Do you see yourself as a creative spirit who dabbles in many creative outlets? Maybe you’re making jewelry one day, quilting the next, and painting the day after? Do you try to sell all those different mediums or do you focus on one?
I ponder this topic often and Megan Auman’s article, Balancing the Creative Brian with the Business Brain on Crafting an MBA validated many of my personal thoughts. I have come to recognize that just because a person is able to create various types of products, that they shouldn’t necessarily make them all available for sale. It’s nice to retain some of those skills simply as hobbies so that you don’t view all of your creative passions as work.
It’s also important to realize that cohesion is important among the products that you sell. Even though the various creative items you make may be fabulous standing alone, they may actually distract from your other products when featured alongside one another.
Other considerations you should factor in involve your available time and resources.
With limited time to make handmade goods, consider what you most enjoy making and how long it takes to produce each final product. Through experimenting with ice resin jewelry, I found that it’s not my favorite. While I enjoy the final product, I’ve found that it’s time consuming to work with and it’s less profitable than my other jewelry designs, so I’m phasing out of that work. In this case, although I still enjoy the ice resin work, I’ve come to realize that it can still be a hobby. Through trial and error, I’ve learned that I need to refocus my usage of time on efforts that drive more profitable and personally rewarding results.

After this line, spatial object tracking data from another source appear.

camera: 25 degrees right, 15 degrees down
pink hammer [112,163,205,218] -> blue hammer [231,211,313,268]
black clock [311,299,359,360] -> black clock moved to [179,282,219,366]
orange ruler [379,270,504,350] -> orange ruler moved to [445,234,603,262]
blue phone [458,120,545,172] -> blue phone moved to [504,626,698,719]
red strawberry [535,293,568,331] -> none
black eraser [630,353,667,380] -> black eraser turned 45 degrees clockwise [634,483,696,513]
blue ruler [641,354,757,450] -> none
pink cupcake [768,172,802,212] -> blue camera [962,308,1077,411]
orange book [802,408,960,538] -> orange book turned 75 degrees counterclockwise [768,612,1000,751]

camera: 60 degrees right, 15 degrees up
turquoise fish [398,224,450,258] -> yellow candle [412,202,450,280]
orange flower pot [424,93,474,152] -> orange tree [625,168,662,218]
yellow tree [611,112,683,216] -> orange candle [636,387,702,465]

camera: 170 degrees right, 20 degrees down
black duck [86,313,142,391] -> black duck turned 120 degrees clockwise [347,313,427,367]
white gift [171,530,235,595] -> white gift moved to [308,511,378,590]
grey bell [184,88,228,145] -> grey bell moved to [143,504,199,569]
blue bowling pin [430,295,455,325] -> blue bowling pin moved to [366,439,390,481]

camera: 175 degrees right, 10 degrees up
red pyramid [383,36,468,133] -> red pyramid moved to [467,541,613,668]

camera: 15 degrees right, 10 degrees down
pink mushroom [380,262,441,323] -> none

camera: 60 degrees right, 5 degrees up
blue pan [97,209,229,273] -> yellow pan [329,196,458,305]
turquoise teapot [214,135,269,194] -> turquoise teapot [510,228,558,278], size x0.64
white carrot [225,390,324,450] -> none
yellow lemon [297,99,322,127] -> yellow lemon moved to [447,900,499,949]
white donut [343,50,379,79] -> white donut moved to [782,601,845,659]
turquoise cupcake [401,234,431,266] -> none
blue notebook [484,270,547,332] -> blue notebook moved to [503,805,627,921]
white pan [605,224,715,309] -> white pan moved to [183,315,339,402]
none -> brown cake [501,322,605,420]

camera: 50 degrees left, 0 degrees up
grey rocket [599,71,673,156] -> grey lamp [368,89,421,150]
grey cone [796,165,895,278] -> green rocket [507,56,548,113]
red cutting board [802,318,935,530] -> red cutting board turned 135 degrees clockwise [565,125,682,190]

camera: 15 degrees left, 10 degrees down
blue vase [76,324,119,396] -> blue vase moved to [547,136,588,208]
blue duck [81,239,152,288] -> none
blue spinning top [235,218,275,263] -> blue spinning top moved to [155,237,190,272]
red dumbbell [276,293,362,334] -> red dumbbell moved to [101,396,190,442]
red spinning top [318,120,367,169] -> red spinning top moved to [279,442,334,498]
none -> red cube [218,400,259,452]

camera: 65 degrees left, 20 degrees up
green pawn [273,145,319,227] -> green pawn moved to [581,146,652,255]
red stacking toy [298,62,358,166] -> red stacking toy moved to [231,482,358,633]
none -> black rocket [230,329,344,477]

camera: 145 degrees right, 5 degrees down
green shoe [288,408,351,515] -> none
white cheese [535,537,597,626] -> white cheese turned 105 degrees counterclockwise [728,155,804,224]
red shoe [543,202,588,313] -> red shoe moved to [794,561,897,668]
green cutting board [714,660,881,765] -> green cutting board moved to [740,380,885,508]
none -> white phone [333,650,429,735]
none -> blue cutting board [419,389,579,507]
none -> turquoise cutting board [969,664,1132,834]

If you’ve committed yourself to selling several different forms of creative goods, keep in mind the concept of opportunity cost, both in the time you have available as I mentioned before to work on creating goods to the cost of buying supplies or resources to make new goods. If you’re spreading your financial resources to buy supplies for various types of products, then you may be limiting your capacity to buy the necessary supplies to do one thing extremely well. Ultimately, the supplies you choose to buy with your money are vital to your success. Using your financial resources wisely!